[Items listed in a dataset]
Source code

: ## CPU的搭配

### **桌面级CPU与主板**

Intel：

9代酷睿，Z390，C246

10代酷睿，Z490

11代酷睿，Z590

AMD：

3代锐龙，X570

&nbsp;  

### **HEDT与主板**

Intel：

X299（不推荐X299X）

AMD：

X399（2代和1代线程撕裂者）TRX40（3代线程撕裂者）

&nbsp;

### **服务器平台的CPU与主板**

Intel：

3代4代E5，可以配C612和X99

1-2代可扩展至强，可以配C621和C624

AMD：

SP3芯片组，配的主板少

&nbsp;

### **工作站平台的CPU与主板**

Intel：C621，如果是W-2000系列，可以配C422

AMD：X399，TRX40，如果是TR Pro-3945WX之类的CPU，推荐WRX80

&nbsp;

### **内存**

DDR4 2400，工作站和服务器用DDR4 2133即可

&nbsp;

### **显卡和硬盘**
==
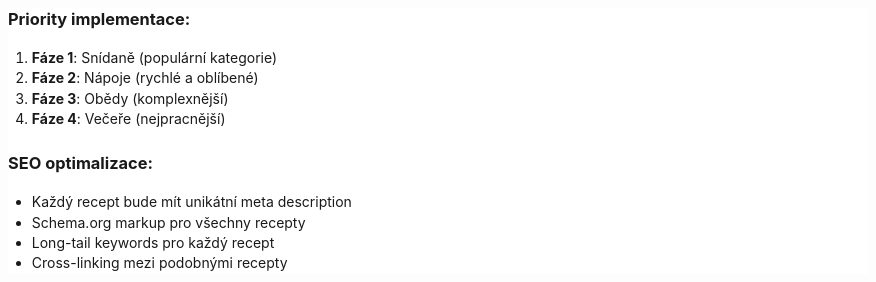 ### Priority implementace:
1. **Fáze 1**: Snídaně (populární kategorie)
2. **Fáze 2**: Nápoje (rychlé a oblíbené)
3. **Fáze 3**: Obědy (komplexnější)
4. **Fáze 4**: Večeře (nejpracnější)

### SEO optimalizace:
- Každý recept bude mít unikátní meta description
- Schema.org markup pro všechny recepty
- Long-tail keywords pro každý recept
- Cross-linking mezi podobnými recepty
==
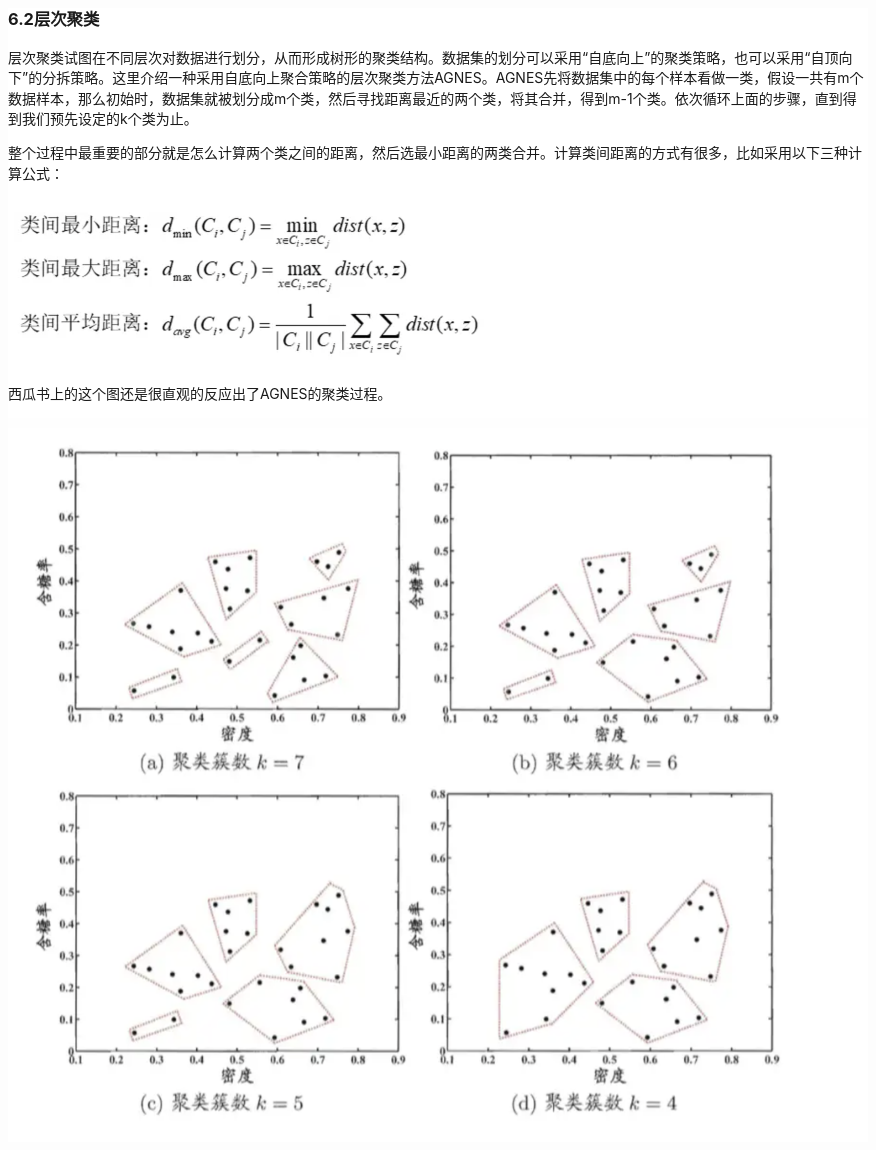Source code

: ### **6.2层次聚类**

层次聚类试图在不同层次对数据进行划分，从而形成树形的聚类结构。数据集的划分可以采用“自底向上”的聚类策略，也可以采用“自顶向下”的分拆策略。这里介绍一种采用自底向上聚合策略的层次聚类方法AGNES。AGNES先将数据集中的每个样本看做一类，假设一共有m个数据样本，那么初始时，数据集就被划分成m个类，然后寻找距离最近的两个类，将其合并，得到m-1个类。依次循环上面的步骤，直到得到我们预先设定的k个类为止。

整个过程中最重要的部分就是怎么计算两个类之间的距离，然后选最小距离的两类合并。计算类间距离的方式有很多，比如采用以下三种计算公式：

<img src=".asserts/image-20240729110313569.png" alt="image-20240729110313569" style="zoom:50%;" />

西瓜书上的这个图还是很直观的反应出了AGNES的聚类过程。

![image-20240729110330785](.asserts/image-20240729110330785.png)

JOB ITEM - Rewrite the listing from the line containing "X299（不推荐X299X）" to the line containing "### **显卡和硬盘**", both included, as a Markdown table with the columns Row and Line. Number each line in Row, and omit blank lines.

RESULT -
| Row | Line |
|---|---|
| 1 | X299（不推荐X299X） |
| 2 | AMD： |
| 3 | X399（2代和1代线程撕裂者）TRX40（3代线程撕裂者） |
| 4 | &nbsp; |
| 5 | ### **服务器平台的CPU与主板** |
| 6 | Intel： |
| 7 | 3代4代E5，可以配C612和X99 |
| 8 | 1-2代可扩展至强，可以配C621和C624 |
| 9 | AMD： |
| 10 | SP3芯片组，配的主板少 |
| 11 | &nbsp; |
| 12 | ### **工作站平台的CPU与主板** |
| 13 | Intel：C621，如果是W-2000系列，可以配C422 |
| 14 | AMD：X399，TRX40，如果是TR Pro-3945WX之类的CPU，推荐WRX80 |
| 15 | &nbsp; |
| 16 | ### **内存** |
| 17 | DDR4 2400，工作站和服务器用DDR4 2133即可 |
| 18 | &nbsp; |
| 19 | ### **显卡和硬盘** |